Weekend Scholarship Roundup

  • Ashraf Booley argues that Tunisia should be seen as the vanguard of women-friendly legislation in the Arab world in “Progressive Realisation of Muslim Family Law: The Case of Tunisia,” Islamic Law & Law of the Muslim World eJournal, (originally published in Potchefstroom Electronic Law Journal, Vol. 22, 2019).
  • In the chapter “Islamist Turn in Turkey, State Transnationalism and Transnational Islamist Unofficial Law,” Islamic Law & Law of the Muslim World eJournal, Ihsan Yilmaz argues that Turkey’s ruling Justice and Development Party (AKP) has been actively pursuing strategies of transnational Islamist populism and heavily resorting to state transnationalism with the intention of exporting their composite ideology to Turkish diasporas throughout the world. This study also offers preliminary findings on the impact that these fatwas have had on domestic Turks and Turks of the diaspora, and how the justification of the government’s wrongdoings through fatwas have affected Turkish people, including leading to an increase of radicalism.

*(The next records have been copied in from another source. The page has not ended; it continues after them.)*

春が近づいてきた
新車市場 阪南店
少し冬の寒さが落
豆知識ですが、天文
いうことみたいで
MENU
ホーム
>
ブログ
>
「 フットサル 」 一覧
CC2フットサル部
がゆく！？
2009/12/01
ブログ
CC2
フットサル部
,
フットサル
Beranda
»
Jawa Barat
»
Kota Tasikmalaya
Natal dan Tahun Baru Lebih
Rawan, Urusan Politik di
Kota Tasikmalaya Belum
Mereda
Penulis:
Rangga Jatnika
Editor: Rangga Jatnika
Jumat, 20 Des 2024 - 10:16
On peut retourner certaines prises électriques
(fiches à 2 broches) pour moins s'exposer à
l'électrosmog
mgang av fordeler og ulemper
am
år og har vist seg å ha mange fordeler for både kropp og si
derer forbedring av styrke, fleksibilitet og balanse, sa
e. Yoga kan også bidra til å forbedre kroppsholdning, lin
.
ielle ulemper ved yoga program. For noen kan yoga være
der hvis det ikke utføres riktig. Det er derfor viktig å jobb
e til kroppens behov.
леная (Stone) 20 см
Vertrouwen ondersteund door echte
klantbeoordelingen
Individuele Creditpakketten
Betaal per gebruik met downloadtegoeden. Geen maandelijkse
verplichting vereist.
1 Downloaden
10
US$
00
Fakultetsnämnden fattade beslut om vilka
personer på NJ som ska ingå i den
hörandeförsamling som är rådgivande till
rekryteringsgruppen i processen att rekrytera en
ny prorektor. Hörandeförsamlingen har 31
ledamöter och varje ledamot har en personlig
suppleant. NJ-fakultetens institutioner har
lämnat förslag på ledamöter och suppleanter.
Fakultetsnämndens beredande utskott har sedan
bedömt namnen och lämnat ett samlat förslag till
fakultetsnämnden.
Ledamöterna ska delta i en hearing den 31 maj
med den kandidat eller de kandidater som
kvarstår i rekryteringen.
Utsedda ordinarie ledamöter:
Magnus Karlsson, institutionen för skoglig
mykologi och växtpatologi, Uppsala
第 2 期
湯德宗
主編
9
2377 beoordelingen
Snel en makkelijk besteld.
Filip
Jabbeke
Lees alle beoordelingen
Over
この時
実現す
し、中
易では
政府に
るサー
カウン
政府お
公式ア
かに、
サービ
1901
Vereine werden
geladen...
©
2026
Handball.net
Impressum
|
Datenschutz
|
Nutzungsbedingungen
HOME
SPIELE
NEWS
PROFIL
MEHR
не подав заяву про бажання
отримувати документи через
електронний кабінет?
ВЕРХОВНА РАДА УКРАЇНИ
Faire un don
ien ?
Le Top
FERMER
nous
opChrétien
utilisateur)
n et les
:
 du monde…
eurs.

  • Beng Hui Tan explores the treatment of LGBT individuals in Malaysia in “The LGBT Quandary in New Malaysia,” Islamic Law & Law of the Muslim World eJournal, (originally published in Australian Journal of Asian Law, Vol. 20, No. 1, article 15, 2019). This article argues that the current official response to LGBT individuals is heavily influenced by the legacy of the previous regime: restrictive laws; politicised ethnicity and religion; and an ethically-challenged media.